Whether you've been hiding your cannabis use from your parents since you started smoking or you have clear memories of them busting you with weed when you were a kid, talking to your folks about smoking weed can be an intimidating, sometimes surreal experience. As cannabis laws across the country relax, it's more important than ever for parents and their mature children to have open (and open-minded) discussions about smoking weed and using marijuana in general. Even though everyone's family is different, there are a few things you can do to make sure that having a talk with your parents about smoking weed goes well and doesn't deteriorate into an argument.

1. Reflect on what you already know about how your parents feel about smoking weed or if they have shared any used of cannabis with you. This will help guide how you broach the subject, as you can (probably) adopt a more straight-forward approach with parents who have talked about their experiences with cannabis than parents who have touted “Just Say No” since you can remember.

2. Bring up the topic of smoking weed with your parents in a private setting where you know you will all feel comfortable. Unless you plan on sitting them down and starting a conversation by disclosing your cannabis use up-front, try to take advantage of an opportunity where the topic of marijuana comes up naturally. Also, try to choose a time when they seem calm and in a good mood - you know your parents and when they are most approachable about touchy subjects.
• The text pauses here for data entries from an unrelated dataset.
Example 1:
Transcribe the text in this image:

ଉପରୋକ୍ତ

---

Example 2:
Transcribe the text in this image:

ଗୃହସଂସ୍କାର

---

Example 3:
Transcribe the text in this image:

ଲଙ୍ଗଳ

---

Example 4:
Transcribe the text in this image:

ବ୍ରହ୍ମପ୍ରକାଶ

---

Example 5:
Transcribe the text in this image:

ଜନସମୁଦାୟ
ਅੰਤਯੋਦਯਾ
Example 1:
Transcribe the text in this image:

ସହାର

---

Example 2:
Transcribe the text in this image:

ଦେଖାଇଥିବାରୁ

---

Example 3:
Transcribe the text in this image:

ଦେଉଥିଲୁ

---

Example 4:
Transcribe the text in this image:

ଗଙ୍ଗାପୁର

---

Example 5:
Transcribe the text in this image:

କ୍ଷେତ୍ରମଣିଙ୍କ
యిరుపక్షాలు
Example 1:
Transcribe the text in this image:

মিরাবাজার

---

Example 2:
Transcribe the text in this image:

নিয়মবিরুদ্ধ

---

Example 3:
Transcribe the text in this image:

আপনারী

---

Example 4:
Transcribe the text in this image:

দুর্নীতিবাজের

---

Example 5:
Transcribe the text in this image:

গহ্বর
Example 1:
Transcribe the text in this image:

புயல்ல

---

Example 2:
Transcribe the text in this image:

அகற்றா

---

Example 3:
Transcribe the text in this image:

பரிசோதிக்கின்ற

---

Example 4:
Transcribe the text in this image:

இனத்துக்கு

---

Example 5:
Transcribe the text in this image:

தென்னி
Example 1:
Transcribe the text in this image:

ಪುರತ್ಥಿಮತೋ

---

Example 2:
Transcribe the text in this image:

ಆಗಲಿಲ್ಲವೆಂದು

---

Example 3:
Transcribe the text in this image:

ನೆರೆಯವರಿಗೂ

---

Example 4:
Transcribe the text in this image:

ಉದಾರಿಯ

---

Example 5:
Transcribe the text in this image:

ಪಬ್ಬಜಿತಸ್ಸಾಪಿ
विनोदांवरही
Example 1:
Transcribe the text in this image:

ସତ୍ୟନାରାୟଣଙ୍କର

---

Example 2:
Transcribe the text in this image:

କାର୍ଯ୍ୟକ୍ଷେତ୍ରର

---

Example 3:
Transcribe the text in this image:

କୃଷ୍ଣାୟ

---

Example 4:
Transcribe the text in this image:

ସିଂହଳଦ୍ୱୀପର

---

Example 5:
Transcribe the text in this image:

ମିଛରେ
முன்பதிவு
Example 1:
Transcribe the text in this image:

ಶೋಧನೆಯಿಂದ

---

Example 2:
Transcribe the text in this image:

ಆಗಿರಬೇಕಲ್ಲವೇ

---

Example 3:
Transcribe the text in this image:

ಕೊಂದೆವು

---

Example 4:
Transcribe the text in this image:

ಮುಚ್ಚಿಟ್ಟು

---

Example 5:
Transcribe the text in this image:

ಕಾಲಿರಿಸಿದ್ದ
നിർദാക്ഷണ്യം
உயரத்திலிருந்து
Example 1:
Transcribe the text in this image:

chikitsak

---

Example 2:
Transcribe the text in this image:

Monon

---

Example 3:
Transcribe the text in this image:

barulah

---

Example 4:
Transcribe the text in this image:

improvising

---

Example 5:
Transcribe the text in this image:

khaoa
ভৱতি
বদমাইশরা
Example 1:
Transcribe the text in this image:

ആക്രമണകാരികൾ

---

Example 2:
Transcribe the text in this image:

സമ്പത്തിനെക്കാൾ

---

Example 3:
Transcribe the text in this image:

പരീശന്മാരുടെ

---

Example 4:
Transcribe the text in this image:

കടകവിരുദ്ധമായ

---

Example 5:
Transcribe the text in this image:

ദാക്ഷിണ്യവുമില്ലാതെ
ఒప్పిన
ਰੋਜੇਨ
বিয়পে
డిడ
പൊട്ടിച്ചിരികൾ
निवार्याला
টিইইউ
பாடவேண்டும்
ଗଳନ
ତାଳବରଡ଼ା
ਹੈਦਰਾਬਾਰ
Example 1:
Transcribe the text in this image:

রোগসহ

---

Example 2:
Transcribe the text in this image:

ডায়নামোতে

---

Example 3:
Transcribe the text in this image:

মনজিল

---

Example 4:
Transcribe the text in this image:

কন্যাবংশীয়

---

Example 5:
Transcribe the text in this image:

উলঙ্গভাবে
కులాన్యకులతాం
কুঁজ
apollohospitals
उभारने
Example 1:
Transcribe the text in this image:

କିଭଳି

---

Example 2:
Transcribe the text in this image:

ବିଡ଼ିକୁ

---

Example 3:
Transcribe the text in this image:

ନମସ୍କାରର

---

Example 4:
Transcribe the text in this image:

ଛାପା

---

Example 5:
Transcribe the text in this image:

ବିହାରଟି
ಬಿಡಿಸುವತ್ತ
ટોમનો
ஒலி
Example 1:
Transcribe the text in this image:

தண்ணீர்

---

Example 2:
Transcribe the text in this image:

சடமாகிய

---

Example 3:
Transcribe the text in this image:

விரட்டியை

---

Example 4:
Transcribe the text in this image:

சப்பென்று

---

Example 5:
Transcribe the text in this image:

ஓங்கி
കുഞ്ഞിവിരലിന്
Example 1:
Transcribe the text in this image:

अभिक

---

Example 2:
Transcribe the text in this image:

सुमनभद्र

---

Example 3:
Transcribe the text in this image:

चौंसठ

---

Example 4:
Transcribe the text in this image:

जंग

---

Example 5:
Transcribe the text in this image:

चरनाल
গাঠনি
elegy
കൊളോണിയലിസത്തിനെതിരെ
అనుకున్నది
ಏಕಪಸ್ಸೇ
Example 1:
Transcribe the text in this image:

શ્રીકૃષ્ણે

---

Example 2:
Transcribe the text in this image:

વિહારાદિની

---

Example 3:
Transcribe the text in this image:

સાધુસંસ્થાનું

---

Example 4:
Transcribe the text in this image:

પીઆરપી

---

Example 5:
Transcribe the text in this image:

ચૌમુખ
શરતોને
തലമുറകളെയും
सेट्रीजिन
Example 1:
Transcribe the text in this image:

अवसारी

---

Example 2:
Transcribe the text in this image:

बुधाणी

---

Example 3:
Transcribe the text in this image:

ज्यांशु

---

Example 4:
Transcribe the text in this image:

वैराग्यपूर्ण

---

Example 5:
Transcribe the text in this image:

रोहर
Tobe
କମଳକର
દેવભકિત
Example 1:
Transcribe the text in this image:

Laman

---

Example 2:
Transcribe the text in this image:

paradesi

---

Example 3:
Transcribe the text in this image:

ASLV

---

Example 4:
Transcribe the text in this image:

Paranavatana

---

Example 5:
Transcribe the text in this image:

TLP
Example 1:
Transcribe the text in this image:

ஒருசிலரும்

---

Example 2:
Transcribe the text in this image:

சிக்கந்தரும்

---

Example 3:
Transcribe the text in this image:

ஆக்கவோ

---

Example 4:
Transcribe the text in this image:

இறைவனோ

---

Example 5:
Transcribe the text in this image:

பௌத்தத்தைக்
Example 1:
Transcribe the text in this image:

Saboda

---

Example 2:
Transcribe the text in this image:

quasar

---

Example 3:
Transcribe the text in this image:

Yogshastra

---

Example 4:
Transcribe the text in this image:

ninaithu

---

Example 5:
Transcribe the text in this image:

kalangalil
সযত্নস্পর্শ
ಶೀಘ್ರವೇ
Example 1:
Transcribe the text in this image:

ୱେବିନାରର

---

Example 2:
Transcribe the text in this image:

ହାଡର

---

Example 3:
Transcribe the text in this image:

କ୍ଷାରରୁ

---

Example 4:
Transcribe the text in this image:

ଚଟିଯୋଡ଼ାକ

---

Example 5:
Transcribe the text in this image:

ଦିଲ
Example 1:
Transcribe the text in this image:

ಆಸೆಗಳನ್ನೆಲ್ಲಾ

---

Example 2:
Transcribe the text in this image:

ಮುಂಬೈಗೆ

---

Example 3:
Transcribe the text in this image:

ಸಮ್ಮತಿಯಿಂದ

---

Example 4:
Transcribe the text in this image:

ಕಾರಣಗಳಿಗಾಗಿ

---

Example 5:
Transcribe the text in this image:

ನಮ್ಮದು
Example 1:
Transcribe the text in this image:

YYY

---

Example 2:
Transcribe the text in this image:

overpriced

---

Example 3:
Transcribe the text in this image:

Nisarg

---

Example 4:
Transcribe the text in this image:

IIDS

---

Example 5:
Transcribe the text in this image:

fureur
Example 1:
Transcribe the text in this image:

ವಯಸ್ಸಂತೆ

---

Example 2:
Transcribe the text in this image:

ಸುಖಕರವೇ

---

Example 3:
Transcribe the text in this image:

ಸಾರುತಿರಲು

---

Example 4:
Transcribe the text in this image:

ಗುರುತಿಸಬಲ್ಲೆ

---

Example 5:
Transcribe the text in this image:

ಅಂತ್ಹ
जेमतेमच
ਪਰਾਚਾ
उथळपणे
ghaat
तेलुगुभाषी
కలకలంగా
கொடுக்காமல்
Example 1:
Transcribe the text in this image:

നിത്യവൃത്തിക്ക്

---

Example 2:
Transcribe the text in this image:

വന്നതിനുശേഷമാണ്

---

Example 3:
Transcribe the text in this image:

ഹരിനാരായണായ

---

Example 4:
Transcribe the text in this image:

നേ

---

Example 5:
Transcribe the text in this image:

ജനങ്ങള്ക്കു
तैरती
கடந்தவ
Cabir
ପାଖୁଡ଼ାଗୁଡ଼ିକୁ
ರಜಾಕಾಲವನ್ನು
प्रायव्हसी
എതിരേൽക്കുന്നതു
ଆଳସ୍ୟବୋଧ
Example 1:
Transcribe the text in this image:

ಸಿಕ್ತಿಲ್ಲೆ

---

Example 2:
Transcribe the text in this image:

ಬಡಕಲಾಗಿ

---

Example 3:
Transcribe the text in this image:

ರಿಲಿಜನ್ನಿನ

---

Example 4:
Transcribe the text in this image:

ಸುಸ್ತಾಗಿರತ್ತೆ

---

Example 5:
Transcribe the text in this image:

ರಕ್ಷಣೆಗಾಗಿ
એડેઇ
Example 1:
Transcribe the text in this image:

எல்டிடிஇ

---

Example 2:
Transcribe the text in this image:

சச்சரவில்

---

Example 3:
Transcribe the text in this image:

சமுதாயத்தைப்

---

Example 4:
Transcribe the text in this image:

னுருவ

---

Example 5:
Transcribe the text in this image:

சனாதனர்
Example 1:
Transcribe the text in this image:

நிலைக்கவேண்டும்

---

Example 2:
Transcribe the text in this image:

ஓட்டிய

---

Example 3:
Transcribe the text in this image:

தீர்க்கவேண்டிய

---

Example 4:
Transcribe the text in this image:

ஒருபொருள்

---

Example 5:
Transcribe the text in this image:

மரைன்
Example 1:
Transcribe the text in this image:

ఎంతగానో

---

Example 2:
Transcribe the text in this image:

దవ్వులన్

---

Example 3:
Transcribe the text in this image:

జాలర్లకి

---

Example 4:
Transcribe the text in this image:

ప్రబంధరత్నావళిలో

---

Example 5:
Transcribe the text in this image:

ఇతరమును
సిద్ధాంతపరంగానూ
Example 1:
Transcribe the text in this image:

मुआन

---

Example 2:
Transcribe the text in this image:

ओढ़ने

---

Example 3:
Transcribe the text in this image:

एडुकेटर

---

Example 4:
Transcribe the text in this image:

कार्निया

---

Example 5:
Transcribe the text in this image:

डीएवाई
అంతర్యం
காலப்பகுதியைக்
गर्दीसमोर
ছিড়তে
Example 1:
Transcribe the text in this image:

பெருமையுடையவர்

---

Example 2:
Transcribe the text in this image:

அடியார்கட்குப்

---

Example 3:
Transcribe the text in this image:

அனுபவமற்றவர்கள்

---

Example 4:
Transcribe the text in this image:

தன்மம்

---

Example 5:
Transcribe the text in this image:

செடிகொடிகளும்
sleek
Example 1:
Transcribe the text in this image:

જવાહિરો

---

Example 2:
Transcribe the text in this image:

3. Prepare for some awkwardness, especially if your parents seem caught off-guard by the conversation. They will probably have a lot of questions, so be ready to defend your own smoking habits and explain if you use marijuana for medicinal purposes or enjoyment.

4. Have plenty of well-researched facts to support your claims about the benefits of smoking cannabis and present yourself as a responsible marijuana user.

5. Don't be demeaning or disrespectful if find that your parents are adamantly against cannabis use; you must be willing to drop the conversation if it gets heated or divisive and (hopefully) revisit it another time. You have nothing to apologize for if you support yourself, but your parents also have a right to form their own opinions.